_TEXT_.
══════════
Aligner stage: RuntimeError: element 0 of tensors does not require grad #188

showgan · 2024-08-13T16:36:16Z

Hi,

I'm trying to finetune for the Adyghe language. After adding the necessary dataset and code changes (based on Recipes/finetuning_example_multilingual.py) I used the following command line:

python3 run_training_pipeline.py --gpu_id 0 --resume_checkpoint Models/ToucanTTS_Meta/best.pt --resume --finetune --model_save_dir Models/adyge_Fiftylangmale_small/ fine_tuning_adyge

The run crashes while trying to finetune the aligner model when it tries to do back-propagation apparently with an error indicating that some tensors were detached from the computation graph.

I saw your comment in the Modules/Aligner/autoaligner_train_loop.py: "extremely unfortunate that we have to do this over here..."
══════════
_SUPPLIED DATA_.
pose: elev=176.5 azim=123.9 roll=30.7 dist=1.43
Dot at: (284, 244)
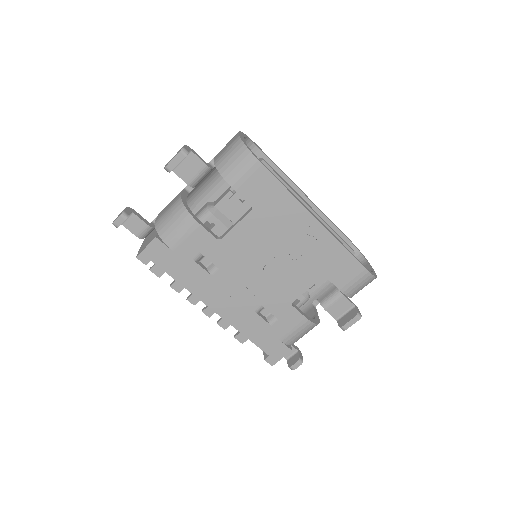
══════════
_STATED TASK 1_. Write out the aligner issue word for word, starting at "Aligner stage: RuntimeError: element" and ending at "the computation graph.".
_STATED TASK 2_.
Answer from the aligner issue:
(a) What language is the poster trying to finetune for?
(b) Which file were the dataset and code changes based on?
(c) In which file did the poster see the comment "extremely unfortunate that we have to do this over here..."?
_STATED TASK 3_. Carry on writing the aligner issue from its final sentence.
The listing is material apart from the aligner issue.

_EXERCISE RESPONSE 1_.
Aligner stage: RuntimeError: element 0 of tensors does not require grad #188

showgan · 2024-08-13T16:36:16Z

Hi,

I'm trying to finetune for the Adyghe language. After adding the necessary dataset and code changes (based on Recipes/finetuning_example_multilingual.py) I used the following command line:

python3 run_training_pipeline.py --gpu_id 0 --resume_checkpoint Models/ToucanTTS_Meta/best.pt --resume --finetune --model_save_dir Models/adyge_Fiftylangmale_small/ fine_tuning_adyge

The run crashes while trying to finetune the aligner model when it tries to do back-propagation apparently with an error indicating that some tensors were detached from the computation graph.

_EXERCISE RESPONSE 2_.
(a) Adyghe
(b) Recipes/finetuning_example_multilingual.py
(c) Modules/Aligner/autoaligner_train_loop.py

_EXERCISE RESPONSE 3_.
where you refer to the second line below it where you move the mel spec to the cpu explicitly. I don't know if this is related.

Here is the error:
...
Loaded an Aligner dataset with 1891 datapoints from Corpora/adyge_fiftylangmale_small.
/home/haroon/python_virtual_envs/IMS-Toucan_August_2024/lib/python3.10/site-packages/torch/nn/utils/weight_norm.py:30: UserWarning: torch.nn.utils.weight_norm is deprecated in favor of torch.nn.utils.parametrizations.weight_norm.
warnings.warn("torch.nn.utils.weight_norm is deprecated in favor of torch.nn.utils.parametrizations.weight_norm.")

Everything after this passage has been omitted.